This plot twist serves as the final nail in the coffin for immersion. Which is truly sad. Here you are, with all these beautiful Middle Eastern cities, and the entire experience is sidetracked by the fact that it isn't real and that you are actually a part of this weird Matrix-type thing. This means that when you focus in on someone in Jerusalem, little Matrix-esque glitches shift and form around them to show you have them targeted. This instantly breaks any feeling of immersion that one had with the setting, and is pervasive within gameplay and cutscenes. It is hard to take a master of assassins seriously when you know it isn't real and constant weird glitches run across the screen to remind you. It is just a bizarre melding of sci-fi and history that makes no sense and does not mesh at all.

And, lastly, the story itself fails to mesmerize, mainly because the game has so much useless talk in it. Wooden actors exacerbate the problem. The story just isn't all that interesting.

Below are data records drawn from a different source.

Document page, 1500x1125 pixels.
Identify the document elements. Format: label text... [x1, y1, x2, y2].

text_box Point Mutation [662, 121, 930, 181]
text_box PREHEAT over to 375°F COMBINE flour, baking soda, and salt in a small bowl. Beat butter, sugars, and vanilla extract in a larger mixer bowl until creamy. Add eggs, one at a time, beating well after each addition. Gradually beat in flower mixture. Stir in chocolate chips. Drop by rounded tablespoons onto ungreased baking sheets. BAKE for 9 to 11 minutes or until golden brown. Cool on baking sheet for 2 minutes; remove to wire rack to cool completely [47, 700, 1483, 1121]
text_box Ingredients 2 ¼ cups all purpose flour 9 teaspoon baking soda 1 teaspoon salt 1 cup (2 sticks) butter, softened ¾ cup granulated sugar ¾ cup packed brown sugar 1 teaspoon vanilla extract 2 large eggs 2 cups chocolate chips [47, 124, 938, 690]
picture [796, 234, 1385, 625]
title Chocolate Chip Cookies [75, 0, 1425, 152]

The main character is an unlikable prick. The sci-fi background impossible to take seriously. And to make it more annoying, the game forces it upon you as you go through irritatingly long cutscenes where unimpressive characters drone on about their bland motivations as they pace endlessly before you. The 'interactivity' of the cutscenes (you can hit buttons to change the view of the scene) only served to remind me that I was a prisoner to lame and meandering plot.


Though mostly bad, I still want to point out that this was a big budget game and thus had some pretty interesting visuals of the city along with passable, if immensely shallow gameplay. I almost forgot to mention that planning the assassinations goes the exact same way every single time, and it is always just as uncreative and dreary as the first. This game had an amazing concept on paper that, while theoretically great, served to horribly backfire when executed in reality. Kinda like communism.

On the bright side, I heard that the sequel is good. Shouldn't be too hard to top this mess. We shall see.